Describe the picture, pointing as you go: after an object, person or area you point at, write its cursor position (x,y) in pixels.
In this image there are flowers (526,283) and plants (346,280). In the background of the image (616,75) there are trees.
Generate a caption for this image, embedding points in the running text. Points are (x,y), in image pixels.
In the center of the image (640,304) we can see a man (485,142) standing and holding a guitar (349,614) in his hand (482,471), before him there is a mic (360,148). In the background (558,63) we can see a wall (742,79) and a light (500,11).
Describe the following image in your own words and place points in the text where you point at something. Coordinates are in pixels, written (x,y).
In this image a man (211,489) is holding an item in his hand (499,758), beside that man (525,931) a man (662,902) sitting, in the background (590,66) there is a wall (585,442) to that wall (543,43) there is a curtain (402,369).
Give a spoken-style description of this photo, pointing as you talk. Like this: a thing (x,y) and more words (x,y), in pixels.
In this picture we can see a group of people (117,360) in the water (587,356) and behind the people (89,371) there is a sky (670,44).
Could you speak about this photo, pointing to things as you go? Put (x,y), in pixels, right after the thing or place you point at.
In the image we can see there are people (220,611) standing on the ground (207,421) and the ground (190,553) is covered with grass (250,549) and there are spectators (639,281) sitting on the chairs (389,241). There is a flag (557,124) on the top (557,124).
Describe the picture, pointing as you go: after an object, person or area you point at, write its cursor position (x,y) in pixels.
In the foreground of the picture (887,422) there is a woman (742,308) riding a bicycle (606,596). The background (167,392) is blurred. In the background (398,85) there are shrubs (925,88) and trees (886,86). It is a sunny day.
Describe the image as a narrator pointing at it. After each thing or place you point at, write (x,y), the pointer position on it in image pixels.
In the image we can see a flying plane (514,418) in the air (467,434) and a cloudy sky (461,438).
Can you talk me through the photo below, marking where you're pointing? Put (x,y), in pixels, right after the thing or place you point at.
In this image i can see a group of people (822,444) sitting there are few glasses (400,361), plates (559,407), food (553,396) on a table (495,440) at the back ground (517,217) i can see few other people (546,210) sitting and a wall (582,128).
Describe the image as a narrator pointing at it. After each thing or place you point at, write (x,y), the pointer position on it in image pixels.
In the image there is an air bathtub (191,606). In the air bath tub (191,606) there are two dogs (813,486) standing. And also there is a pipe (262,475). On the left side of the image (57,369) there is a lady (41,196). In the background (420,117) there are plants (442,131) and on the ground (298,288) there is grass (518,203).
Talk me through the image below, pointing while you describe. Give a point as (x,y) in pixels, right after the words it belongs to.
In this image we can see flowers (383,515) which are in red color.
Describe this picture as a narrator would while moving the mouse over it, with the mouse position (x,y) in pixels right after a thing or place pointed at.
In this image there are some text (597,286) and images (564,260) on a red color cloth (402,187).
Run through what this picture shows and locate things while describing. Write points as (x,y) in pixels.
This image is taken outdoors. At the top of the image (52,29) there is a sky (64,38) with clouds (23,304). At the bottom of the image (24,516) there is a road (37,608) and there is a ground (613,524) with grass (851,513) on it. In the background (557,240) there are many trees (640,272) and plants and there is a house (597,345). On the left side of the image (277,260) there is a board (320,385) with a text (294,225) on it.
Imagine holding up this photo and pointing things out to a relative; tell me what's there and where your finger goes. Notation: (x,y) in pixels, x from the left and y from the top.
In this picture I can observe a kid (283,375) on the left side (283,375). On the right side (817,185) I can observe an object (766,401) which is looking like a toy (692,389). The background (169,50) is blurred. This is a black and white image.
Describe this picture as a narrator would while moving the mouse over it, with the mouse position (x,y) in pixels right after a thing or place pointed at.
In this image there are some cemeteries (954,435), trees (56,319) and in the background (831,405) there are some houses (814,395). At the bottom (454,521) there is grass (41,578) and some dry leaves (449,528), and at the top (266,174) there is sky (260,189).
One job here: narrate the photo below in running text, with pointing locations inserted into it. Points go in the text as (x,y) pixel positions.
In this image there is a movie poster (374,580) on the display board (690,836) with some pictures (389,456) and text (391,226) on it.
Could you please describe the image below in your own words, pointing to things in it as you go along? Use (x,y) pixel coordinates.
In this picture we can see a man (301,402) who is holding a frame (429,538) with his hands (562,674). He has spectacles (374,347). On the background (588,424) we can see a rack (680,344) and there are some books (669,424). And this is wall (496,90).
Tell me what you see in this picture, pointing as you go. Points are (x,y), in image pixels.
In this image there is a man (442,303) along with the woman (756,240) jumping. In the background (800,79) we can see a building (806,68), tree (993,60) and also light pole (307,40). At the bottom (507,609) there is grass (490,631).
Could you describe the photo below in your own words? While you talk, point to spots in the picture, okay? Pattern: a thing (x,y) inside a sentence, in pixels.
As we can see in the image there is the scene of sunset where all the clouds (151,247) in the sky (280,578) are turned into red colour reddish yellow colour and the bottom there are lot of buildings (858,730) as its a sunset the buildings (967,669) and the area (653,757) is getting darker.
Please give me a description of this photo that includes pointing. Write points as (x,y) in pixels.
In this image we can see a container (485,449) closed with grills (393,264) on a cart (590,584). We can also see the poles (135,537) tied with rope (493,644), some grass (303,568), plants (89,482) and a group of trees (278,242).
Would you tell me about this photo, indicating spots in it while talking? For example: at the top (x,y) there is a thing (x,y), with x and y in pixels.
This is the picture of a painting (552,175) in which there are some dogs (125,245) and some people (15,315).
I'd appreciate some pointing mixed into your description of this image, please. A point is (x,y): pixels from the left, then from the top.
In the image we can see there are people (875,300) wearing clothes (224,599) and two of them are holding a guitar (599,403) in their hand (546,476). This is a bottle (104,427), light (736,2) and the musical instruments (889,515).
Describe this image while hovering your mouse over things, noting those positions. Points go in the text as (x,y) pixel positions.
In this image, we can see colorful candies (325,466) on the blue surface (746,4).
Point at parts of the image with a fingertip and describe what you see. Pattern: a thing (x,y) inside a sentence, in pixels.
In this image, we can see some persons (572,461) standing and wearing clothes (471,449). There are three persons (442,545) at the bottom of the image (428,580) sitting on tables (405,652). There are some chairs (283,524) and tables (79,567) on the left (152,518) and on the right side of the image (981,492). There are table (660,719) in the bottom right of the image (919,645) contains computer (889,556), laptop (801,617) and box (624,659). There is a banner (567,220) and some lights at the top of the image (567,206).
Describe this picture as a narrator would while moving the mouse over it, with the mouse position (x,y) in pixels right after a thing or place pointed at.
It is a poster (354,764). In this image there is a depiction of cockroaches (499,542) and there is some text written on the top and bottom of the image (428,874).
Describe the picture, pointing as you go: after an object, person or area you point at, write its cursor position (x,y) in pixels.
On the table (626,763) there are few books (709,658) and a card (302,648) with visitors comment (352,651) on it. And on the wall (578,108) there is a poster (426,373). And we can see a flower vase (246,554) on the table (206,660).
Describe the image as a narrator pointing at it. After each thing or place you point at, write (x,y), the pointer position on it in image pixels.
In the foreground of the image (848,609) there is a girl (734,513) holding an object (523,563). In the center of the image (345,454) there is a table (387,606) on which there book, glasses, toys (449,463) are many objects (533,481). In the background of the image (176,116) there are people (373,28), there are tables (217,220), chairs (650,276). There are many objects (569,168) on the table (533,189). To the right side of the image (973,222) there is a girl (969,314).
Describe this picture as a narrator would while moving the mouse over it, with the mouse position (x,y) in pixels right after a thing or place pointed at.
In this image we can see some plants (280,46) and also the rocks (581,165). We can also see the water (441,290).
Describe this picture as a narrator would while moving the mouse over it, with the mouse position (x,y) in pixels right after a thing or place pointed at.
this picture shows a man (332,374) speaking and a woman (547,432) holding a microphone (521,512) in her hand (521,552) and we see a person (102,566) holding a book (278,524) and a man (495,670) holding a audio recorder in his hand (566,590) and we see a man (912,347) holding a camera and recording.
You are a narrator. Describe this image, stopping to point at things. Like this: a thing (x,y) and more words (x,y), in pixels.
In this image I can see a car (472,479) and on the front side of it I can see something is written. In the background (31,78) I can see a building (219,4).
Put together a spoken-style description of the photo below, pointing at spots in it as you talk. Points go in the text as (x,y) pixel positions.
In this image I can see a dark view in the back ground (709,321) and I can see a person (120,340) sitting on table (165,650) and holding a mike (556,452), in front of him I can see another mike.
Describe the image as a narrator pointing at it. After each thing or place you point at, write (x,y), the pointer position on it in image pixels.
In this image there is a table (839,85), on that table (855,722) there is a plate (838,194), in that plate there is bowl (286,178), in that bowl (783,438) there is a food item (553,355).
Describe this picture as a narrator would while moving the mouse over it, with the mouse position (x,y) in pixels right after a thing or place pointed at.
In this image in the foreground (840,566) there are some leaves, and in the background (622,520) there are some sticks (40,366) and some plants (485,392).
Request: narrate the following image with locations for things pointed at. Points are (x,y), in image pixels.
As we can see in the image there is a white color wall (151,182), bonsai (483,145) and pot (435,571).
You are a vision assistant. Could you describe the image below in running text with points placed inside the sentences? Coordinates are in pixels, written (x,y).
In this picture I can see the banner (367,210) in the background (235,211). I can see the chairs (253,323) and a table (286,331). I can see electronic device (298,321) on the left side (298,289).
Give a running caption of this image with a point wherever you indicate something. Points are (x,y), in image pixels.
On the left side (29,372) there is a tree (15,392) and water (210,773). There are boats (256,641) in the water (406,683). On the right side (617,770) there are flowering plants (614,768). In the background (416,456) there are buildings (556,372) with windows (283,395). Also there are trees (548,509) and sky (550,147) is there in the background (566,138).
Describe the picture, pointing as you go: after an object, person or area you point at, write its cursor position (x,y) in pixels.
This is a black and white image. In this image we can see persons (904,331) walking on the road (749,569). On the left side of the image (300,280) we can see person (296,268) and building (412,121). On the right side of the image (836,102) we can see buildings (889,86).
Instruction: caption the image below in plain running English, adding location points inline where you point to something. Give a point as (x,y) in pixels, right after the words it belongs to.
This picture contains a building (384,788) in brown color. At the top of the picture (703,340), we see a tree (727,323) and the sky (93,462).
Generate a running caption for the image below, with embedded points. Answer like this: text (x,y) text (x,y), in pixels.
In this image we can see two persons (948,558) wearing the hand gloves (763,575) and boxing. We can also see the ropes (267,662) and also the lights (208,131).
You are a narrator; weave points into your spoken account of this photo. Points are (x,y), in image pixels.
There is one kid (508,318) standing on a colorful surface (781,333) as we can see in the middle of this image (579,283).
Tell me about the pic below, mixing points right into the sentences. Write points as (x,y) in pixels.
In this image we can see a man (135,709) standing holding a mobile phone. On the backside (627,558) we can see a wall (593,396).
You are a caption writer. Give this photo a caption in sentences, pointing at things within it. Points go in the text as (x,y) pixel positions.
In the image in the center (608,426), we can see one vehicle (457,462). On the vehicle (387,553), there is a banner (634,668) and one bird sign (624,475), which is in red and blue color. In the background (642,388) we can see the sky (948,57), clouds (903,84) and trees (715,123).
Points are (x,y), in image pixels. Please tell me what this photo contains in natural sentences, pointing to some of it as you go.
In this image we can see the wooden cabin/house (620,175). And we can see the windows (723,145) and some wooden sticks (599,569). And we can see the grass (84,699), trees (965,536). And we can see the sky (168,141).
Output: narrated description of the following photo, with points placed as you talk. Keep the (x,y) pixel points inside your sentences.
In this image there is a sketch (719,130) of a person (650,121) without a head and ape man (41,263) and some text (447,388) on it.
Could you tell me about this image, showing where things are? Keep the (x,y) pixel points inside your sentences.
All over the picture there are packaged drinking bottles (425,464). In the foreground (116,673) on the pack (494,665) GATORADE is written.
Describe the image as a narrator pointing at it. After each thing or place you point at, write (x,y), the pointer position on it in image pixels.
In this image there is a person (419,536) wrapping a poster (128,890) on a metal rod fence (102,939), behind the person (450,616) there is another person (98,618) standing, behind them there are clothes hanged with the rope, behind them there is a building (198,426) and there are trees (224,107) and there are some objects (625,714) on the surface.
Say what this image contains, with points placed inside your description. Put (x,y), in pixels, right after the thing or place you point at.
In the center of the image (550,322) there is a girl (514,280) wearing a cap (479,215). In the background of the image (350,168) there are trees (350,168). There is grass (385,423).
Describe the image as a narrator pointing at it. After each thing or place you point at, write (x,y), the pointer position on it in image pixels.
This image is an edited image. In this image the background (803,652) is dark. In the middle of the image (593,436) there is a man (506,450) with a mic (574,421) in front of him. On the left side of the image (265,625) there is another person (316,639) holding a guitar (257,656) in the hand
_ _ _
**Activity**
Produce an exact transcription of the lines from the one containing "Say what this" through the end of the records, both included, and no other lines.

**Result of the task**
Say what this image contains, with points placed inside your description. Put (x,y), in pixels, right after the thing or place you point at.
In the center of the image (550,322) there is a girl (514,280) wearing a cap (479,215). In the background of the image (350,168) there are trees (350,168). There is grass (385,423).
Describe the image as a narrator pointing at it. After each thing or place you point at, write (x,y), the pointer position on it in image pixels.
This image is an edited image. In this image the background (803,652) is dark. In the middle of the image (593,436) there is a man (506,450) with a mic (574,421) in front of him. On the left side of the image (265,625) there is another person (316,639) holding a guitar (257,656) in the hand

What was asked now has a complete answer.